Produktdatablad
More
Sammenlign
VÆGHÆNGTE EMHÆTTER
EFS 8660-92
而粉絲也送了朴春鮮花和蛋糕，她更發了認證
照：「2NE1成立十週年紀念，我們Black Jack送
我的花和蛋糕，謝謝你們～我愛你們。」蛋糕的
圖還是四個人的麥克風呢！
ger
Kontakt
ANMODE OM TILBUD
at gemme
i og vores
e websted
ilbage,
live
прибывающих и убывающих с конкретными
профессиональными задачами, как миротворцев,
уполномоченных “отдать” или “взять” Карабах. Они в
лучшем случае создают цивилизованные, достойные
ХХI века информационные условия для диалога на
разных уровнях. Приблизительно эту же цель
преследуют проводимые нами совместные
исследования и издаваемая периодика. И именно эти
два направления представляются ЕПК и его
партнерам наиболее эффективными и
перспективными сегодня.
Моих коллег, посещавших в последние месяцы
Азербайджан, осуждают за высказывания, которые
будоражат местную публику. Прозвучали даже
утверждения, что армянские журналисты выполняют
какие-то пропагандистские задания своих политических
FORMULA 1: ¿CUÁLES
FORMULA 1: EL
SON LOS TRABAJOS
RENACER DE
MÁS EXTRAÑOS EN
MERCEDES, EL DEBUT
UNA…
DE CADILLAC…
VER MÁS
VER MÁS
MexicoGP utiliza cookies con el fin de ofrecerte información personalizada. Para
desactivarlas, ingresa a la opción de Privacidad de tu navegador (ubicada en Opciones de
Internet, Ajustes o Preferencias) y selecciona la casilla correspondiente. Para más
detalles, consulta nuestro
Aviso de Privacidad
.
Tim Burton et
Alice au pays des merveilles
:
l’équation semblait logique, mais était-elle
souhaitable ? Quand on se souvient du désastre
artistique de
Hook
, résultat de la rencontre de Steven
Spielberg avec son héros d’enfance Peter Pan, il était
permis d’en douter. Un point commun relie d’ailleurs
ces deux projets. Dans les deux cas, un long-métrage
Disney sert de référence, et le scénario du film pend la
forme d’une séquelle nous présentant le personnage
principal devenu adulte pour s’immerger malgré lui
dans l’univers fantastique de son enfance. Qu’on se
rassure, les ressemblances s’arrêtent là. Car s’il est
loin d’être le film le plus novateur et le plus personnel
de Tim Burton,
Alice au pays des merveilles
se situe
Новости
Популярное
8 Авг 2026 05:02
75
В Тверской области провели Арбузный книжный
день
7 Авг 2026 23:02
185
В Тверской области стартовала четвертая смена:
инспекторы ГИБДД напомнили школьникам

--

> [What this task involves]:
Your answer should be the exact lines above from the one with "permis d’en douter." through the one with "principal devenu adulte", both included, and nothing besides.

> [Written reply]:
permis d’en douter. Un point commun relie d’ailleurs
ces deux projets. Dans les deux cas, un long-métrage
Disney sert de référence, et le scénario du film pend la
forme d’une séquelle nous présentant le personnage
principal devenu adulte pour s’immerger malgré lui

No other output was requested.